入り込んではいけないところに食い込んだ鈴口が弁を抜け、奥に嵌りこむ。もう、自分の体がどうなっているのか、ビクター自身何もわからない。
「はっ、全部入ったじゃないですか。お上手ですよ……すごい」
ビクターは獣のように唸って、それでも腸壁を快感で戦慄かせて鬼薔薇を奥に誘う。誘われるまま、鬼薔薇は丁寧に奥を愛撫する。
「雄に種付けされて達するのはどうです? 最高に惨めでいいでしょう?」
鬼薔薇はぐっと息を詰めると、ビクターの奥を白濁で汚す。頭が吹き飛ぶほどの乱暴で優しい愛撫に、ビクターはまた、咆哮して全身を震わせて達した。

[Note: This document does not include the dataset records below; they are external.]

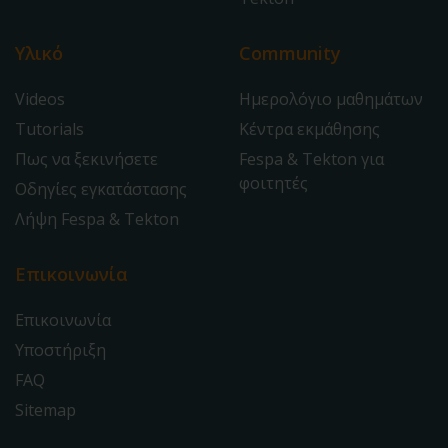
Υλικό
Community
Videos
Ημερολόγιο μαθημάτων
Tutorials
Κέντρα εκμάθησης
Πως να ξεκινήσετε
Fespa & Tekton για
φοιτητές
Οδηγίες εγκατάστασης
Λήψη Fespa & Tekton
Επικοινωνία
Επικοινωνία
Υποστήριξη
FAQ
Sitemap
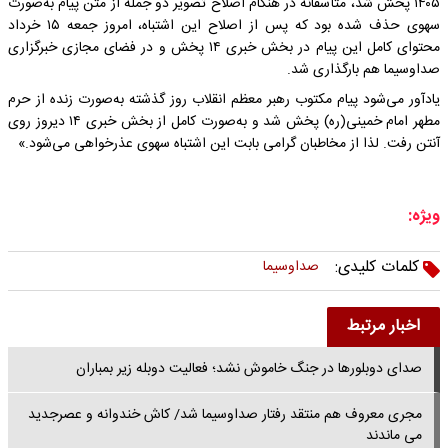
۱۴۰۵ پخش شد، متأسفانه در هنگام اصلاح تصویر دو جمله از متن پیام به‌صورت
سهوی حذف شده بود که پس از اصلاح این اشتباه، امروز جمعه ۱۵ خرداد
محتوای کامل این پیام در بخش خبری ۱۴ پخش و در فضای مجازی خبرگزاری
صداوسیما هم بارگذاری شد.
یادآور می‌شود پیام مکتوب رهبر معظم انقلاب روز گذشته به‌صورت زنده از حرم
مطهر امام خمینی(ره) پخش شد و به‌صورت کامل از بخش خبری ۱۴ دیروز روی
آنتن رفت. لذا از مخاطبان گرامی بابت این اشتباه سهوی عذرخواهی می‌شود.»
ویژه:
کلمات کلیدی:
صداوسیما
اخبار مرتبط
صدای دوبلورها در جنگ خاموش نشد؛ فعالیت دوبله زیر بمباران
مجری معروف هم منتقد رفتار صداوسیما شد/ کاش خندوانه و عصرجدید
می ماندند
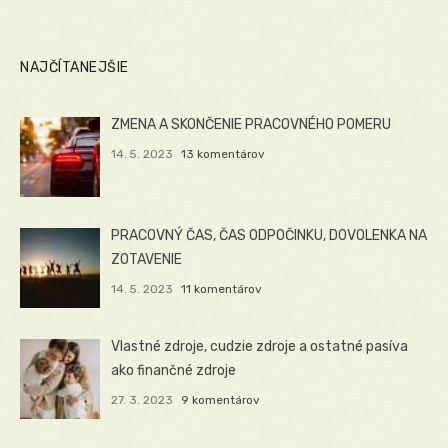
NAJČÍTANEJŠIE
ZMENA A SKONČENIE PRACOVNÉHO POMERU
14. 5. 2023
13 komentárov
PRACOVNÝ ČAS, ČAS ODPOČINKU, DOVOLENKA NA
ZOTAVENIE
14. 5. 2023
11 komentárov
Vlastné zdroje, cudzie zdroje a ostatné pasíva
ako finančné zdroje
27. 3. 2023
9 komentárov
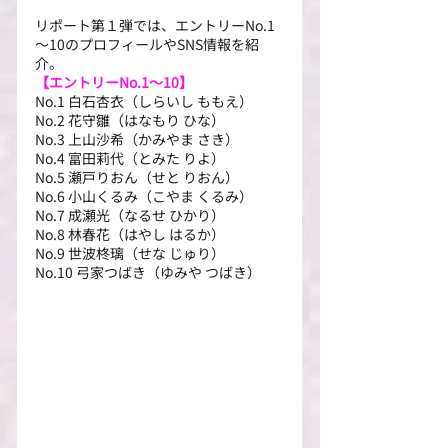
リポート第１弾では、エントリーNo.1
～10のプロフィールやSNS情報を紹
介。
【エントリーNo.1～10】
No.1 白石杏衣（しらいし ももえ）
No.2 花守雛（はなもり ひな）
No.3 上山沙希（かみやま さき）
No.4 富田莉代（とみた りよ）
No.5 瀬戸りおん（せと りおん）
No.6 小山くるみ（こやま くるみ）
No.7 成瀬光（なるせ ひかり）
No.8 林春花（はやし はるか）
No.9 世波柊璃（せな じゅり）
No.10 弓家つばき（ゆみや つばき）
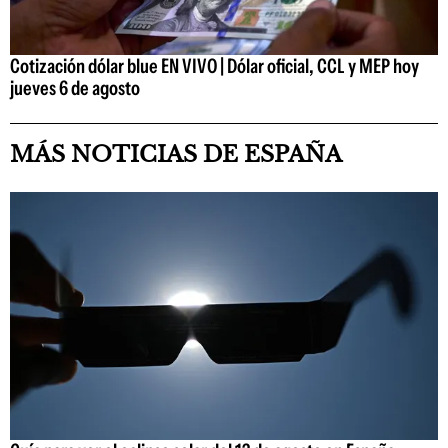
Cotización dólar blue EN VIVO | Dólar oficial, CCL y MEP hoy
jueves 6 de agosto
MÁS NOTICIAS DE ESPAÑA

「あら、泣いていらっしゃるの? 高貴なお方を泣かせるなんて、私も罪深くなったものだわね。ほら、休んでいる場合じゃありませんよ。ロズル様、もう少しいたしましょうねぇ」
鬼薔薇は達したビクターの白濁を拭き取ると、抜き差しを再開する。
人を蹂躙しつづけてきたビクターは、快感と苦しみで蹂躙される喜びを知った。
「鬼薔薇……僕をロズルの名で呼ぶな……」
「承知いたしましたよ、お可愛らしいビクター様。もっとダメにしてさしあげましょうね」
饗宴はビクターの意識がなくなるまで続いた。